Dataset records
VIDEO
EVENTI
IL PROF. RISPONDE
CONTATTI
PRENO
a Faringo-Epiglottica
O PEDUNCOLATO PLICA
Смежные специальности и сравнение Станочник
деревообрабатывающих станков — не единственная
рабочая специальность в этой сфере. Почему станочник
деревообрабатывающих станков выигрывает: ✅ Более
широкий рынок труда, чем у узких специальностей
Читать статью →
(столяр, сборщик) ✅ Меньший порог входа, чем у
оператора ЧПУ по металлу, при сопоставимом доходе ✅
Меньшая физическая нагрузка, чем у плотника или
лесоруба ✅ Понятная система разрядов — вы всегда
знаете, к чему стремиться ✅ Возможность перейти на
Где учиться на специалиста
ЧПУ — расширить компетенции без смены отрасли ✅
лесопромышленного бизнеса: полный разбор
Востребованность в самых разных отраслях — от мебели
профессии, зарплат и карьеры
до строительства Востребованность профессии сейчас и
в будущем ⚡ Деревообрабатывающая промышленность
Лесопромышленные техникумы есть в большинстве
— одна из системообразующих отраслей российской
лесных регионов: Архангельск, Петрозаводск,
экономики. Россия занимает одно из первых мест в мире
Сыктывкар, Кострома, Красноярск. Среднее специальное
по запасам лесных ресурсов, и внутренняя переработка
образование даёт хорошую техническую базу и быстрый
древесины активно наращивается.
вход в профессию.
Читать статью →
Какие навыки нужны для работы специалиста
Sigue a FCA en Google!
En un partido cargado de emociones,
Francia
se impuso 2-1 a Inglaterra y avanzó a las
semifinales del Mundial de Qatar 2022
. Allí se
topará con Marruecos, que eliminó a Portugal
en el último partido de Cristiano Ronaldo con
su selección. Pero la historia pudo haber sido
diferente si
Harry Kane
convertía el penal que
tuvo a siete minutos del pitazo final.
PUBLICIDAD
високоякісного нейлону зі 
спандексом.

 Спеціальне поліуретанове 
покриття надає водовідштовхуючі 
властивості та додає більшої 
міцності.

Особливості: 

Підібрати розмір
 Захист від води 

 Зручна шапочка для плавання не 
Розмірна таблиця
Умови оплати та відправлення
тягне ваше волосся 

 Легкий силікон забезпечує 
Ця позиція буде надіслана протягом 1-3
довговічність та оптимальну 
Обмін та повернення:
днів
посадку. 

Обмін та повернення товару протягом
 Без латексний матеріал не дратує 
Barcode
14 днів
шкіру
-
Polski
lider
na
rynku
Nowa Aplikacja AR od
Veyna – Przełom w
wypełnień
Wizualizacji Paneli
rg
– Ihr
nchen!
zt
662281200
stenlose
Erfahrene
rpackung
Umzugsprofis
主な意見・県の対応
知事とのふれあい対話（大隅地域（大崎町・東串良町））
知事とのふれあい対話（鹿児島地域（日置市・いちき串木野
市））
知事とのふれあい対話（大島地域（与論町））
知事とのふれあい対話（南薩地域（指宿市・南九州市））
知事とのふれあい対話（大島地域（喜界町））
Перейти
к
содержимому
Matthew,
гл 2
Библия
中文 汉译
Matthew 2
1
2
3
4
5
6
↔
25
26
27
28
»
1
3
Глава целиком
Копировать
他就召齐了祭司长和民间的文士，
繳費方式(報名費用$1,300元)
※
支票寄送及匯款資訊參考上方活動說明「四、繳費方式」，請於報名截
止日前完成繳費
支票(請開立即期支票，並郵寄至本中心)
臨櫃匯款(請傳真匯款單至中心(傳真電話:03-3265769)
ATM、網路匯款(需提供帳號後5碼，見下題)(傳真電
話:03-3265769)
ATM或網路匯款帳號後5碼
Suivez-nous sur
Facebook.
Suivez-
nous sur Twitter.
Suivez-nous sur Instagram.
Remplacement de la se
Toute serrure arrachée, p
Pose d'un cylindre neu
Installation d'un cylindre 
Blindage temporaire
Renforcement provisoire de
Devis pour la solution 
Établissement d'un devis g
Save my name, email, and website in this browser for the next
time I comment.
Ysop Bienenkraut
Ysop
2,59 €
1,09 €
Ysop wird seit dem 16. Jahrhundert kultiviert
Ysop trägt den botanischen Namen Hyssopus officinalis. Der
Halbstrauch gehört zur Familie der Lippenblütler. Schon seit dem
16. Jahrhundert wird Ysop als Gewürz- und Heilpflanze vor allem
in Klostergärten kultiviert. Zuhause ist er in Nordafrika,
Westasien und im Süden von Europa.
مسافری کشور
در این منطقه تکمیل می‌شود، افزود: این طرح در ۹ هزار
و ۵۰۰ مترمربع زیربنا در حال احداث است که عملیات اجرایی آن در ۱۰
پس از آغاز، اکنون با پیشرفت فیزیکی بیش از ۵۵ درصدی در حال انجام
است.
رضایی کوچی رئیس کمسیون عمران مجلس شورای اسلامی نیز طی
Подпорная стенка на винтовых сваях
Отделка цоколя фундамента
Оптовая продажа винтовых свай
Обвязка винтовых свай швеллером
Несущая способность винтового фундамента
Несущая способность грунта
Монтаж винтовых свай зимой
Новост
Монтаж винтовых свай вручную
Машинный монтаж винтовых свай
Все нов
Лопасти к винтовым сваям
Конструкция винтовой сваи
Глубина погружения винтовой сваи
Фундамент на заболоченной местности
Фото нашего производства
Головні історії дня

- WHAT IS REQUIRED:
Exactly as they appear, write out the lines from the one containing "Подпорная стенка на винтовых сваях" through the final line of the entries above, both included.

- EXERCISE ANSWER:
Подпорная стенка на винтовых сваях
Отделка цоколя фундамента
Оптовая продажа винтовых свай
Обвязка винтовых свай швеллером
Несущая способность винтового фундамента
Несущая способность грунта
Монтаж винтовых свай зимой
Новост
Монтаж винтовых свай вручную
Машинный монтаж винтовых свай
Все нов
Лопасти к винтовым сваям
Конструкция винтовой сваи
Глубина погружения винтовой сваи
Фундамент на заболоченной местности
Фото нашего производства
Головні історії дня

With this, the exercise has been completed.